Les sanctions américaines ont été annoncées quatre jours après la destruction d'un drone américain par un missile iranien. Téhéran affirme que l'appareil se trouvait dans son espace aérien, ce que dément l'armée américaine.
M. Trump a dit avoir annulé in extremis des frappes de représailles, prévues vendredi, contre des cibles iraniennes. Selon des médias américains, il a en revanche autorisé secrètement des cyberattaques contre des systèmes de lancement de missiles et un réseau d'espionnage iraniens, en riposte à la destruction du drone. Téhéran assure n'avoir subi aucun dégât.
Lors d'une réunion à huis clos lundi sur l'Iran, le Conseil de sécurité de l'ONU a appelé "au dialogue" et à la fin des tensions.
A l'issue de cette rencontre, la France, l'Allemagne et le Royaume Uni, "gravement préoccupés par les tensions croissantes dans le Golfe", ont appelé aussi "à la désescalade".
Alors que Conseil de sécurité doit tenir mercredi une réunion sur l'application de l'accord international sur le nucléaire iranien conclu en 2015 à Vienne (et dont M. Trump a sorti son pays en 2018), les trois pays européens ont affirmé "leur engagement à (sa) mise en oeuvre intégrale".
"Pour atténuer les tensions dans l'ensemble de la région du Golfe, les Etats-Unis doivent arrêter leur aventurisme militaire, comme leur guerre économique et le terrorisme contre le peuple iranien", a lancé l'ambassadeur iranien à l'ONU Majid Takht Ravanchi.
M. Zarif a de son côté tweeté que l'armée américaine n'avait "rien à faire dans le golfe Persique".

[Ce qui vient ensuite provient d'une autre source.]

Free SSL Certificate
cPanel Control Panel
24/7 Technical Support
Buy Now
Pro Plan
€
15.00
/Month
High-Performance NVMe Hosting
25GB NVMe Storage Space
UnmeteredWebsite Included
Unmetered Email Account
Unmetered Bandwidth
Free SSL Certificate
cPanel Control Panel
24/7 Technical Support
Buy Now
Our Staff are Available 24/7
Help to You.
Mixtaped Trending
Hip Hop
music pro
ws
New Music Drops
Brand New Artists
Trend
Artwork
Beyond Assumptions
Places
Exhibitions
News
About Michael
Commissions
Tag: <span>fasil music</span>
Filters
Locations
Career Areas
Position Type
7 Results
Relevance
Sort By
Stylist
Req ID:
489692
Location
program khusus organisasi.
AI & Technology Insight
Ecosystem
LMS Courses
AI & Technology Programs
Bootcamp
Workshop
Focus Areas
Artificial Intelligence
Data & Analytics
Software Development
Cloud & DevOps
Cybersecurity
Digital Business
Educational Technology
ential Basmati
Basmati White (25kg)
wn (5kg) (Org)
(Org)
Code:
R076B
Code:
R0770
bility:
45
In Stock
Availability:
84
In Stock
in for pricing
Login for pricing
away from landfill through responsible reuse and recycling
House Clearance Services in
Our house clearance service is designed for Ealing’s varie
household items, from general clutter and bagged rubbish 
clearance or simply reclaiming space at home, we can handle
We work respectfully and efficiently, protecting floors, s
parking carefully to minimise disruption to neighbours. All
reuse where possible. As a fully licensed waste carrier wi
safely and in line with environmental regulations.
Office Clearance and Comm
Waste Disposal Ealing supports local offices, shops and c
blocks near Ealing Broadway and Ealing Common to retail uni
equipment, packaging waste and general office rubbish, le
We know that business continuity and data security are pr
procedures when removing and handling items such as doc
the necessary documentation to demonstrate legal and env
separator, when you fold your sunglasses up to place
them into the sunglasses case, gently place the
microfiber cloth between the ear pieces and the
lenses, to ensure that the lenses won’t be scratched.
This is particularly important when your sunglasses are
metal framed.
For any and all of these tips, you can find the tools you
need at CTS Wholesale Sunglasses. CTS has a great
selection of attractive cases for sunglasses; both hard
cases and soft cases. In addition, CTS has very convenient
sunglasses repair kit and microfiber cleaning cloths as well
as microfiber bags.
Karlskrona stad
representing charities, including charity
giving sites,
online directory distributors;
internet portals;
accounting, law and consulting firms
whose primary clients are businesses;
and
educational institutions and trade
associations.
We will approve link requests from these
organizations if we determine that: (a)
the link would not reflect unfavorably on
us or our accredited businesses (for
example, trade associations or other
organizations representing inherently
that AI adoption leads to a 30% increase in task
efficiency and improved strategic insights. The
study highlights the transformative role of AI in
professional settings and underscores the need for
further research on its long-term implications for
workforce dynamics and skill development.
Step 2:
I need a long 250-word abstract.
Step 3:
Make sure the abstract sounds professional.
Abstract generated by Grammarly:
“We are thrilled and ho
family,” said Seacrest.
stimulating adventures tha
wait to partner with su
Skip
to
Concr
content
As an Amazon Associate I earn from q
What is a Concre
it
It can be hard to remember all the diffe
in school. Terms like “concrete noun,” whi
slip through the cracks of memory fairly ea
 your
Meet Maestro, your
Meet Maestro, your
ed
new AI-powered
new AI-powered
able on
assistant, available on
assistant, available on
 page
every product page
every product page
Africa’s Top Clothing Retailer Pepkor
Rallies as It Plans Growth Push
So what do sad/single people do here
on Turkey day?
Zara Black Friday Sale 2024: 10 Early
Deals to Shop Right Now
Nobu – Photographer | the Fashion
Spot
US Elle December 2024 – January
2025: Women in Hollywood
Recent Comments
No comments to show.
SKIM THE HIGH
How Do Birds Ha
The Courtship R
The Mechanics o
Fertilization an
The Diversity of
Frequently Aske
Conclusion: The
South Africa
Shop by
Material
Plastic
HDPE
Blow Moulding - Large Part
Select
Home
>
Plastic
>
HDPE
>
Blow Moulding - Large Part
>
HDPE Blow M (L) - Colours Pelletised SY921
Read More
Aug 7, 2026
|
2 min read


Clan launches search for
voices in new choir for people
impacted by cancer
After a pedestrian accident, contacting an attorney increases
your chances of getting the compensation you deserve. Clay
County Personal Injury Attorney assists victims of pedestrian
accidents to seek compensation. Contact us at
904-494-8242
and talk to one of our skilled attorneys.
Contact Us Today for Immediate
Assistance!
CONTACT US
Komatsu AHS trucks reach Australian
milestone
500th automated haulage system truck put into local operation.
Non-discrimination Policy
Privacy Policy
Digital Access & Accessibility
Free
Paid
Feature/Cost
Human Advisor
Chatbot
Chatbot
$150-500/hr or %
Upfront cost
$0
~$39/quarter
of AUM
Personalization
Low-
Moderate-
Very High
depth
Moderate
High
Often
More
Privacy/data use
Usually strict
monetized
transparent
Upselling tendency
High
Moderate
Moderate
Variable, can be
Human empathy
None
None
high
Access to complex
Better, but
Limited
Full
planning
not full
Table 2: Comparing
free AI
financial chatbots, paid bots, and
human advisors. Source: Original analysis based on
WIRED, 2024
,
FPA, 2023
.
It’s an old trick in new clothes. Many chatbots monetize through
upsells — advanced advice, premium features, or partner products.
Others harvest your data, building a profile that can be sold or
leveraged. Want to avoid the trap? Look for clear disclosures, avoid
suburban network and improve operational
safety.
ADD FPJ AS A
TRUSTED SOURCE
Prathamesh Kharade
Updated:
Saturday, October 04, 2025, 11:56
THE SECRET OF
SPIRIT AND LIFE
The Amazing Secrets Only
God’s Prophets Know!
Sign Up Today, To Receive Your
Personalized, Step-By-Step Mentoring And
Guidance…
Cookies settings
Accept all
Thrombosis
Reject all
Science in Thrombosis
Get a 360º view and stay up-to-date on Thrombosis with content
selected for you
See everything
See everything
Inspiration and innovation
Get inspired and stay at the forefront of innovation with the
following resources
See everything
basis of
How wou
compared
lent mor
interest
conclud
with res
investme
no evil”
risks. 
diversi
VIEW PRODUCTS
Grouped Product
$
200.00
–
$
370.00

Dans ce contexte ultratendu, le président français Emmanuel Macron a annoncé qu'il rencontrerait "en aparté" M. Trump pour évoquer le dossier iranien en marge du sommet G20 en fin de semaine au Japon.
Détroit stratégique
Au moment où le secrétaire d'Etat américain Mike Pompeo effectue une visite aux Emirats et en Arabie saoudite, deux alliés de Washington et grands rivaux de Téhéran, les Etats-Unis, le Royaume-Uni, l'Arabie saoudite et les Emirats arabes unis ont appelé lundi dans un communiqué commun à trouver des "solutions diplomatiques" pour faire baisser les tensions.
Le président américain avait plus tôt demandé aux pays importateurs de pétrole à protéger leurs propres cargaisons dans le détroit d'Ormuz, point de passage clé pour le commerce mondial de pétrole situé dans la zone où l'Iran a abattu le drone américain et où des attaques ont ciblé des pétroliers ces dernières semaines.
M. Trump a dénoncé unilatéralement, en mai 2018, l'accord de Vienne, considéré par les Européens, les Russes et les Chinois -toujours parties à l'accord- comme le meilleur moyen de s'assurer que l'Iran n'aura pas la bombe.
Par ce texte, Téhéran s'est engagé à ne jamais chercher à se doter de la bombe atomique et a réduit drastiquement son programme nucléaire en échange de la levée d'une partie des sanctions internationales contre la République islamique.
Après leur sortie du pacte, les Etats-Unis ont rétabli à partir d'août 2018 une série de sanctions économiques contre Téhéran qui privent l'Iran des bénéfices économiques qu'il escomptait de l'accord de Vienne.
De nouvelles frictions sont à prévoir avec l'annonce par l'Iran que ses réserves d'uranium enrichi dépasseront à partir du 27 juin la limite prévue par l'accord nucléaire.